Exercise:
Please reproduce, character for character, the lines of the records from the line with "Page size: 1654x1241." up to and including the line with "title Asterisk Project".

Records for the task:

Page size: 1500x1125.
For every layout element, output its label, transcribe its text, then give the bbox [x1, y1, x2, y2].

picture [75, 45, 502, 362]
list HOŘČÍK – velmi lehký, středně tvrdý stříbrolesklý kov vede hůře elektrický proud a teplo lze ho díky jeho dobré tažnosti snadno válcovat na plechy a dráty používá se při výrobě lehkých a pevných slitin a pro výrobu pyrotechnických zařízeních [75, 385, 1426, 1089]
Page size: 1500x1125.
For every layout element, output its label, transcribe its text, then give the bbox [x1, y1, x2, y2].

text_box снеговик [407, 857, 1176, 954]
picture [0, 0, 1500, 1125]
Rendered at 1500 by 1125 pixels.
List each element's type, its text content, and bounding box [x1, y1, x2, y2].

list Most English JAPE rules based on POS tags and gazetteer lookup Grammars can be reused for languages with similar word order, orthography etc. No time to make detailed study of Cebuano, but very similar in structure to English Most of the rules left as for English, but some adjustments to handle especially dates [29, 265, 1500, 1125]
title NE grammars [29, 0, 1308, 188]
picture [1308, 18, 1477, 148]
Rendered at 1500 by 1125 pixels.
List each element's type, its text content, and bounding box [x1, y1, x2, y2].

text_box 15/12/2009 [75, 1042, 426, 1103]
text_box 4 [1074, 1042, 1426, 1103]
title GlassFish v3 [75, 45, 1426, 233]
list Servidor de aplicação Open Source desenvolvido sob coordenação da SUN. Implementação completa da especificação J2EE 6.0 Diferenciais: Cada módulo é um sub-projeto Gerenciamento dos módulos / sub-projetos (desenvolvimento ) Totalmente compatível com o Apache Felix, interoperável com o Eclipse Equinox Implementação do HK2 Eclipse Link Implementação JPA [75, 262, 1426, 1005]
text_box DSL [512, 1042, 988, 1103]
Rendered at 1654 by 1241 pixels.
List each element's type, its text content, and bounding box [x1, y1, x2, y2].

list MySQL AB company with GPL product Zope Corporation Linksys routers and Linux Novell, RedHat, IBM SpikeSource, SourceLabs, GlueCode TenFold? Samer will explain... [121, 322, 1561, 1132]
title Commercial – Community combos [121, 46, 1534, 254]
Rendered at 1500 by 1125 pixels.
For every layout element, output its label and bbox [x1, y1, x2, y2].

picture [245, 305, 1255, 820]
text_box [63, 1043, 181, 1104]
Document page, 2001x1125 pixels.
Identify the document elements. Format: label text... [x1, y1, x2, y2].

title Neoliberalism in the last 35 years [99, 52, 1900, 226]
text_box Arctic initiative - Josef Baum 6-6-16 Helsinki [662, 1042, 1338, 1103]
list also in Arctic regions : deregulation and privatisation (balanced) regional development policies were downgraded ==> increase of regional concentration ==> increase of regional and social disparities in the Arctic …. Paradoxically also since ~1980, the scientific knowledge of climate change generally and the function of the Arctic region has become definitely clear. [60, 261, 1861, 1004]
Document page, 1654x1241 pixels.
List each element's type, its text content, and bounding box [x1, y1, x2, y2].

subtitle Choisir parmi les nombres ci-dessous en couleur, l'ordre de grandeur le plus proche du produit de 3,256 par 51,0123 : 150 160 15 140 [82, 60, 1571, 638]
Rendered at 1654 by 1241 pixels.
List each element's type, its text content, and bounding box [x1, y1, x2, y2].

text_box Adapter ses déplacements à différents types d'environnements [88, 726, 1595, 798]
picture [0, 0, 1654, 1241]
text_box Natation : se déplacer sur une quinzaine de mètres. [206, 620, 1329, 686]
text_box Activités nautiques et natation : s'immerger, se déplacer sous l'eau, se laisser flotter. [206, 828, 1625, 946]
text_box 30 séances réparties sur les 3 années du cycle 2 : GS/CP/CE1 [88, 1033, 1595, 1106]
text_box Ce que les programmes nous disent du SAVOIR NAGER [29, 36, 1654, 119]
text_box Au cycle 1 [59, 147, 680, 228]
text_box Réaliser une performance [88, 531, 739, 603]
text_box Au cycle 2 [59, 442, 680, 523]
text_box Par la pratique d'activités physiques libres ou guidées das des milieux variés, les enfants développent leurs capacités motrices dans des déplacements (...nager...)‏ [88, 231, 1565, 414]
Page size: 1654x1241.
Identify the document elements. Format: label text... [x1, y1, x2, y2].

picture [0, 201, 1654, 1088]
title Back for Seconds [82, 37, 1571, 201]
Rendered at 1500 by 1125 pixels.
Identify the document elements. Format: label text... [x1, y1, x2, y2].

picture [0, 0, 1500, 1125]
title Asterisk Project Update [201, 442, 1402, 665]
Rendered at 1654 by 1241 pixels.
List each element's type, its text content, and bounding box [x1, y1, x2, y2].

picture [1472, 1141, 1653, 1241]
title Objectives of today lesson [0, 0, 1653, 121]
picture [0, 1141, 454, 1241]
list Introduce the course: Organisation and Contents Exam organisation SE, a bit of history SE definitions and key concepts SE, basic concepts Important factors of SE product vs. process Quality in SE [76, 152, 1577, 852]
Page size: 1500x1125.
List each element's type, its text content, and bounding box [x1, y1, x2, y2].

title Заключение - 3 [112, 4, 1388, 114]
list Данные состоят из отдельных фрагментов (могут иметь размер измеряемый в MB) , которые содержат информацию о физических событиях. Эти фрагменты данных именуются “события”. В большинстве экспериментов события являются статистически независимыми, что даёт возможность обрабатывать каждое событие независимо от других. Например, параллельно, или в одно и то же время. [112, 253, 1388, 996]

Answer to this exercise:
Page size: 1654x1241.
Identify the document elements. Format: label text... [x1, y1, x2, y2].

picture [0, 201, 1654, 1088]
title Back for Seconds [82, 37, 1571, 201]
Rendered at 1500 by 1125 pixels.
Identify the document elements. Format: label text... [x1, y1, x2, y2].

picture [0, 0, 1500, 1125]
title Asterisk Project Update [201, 442, 1402, 665]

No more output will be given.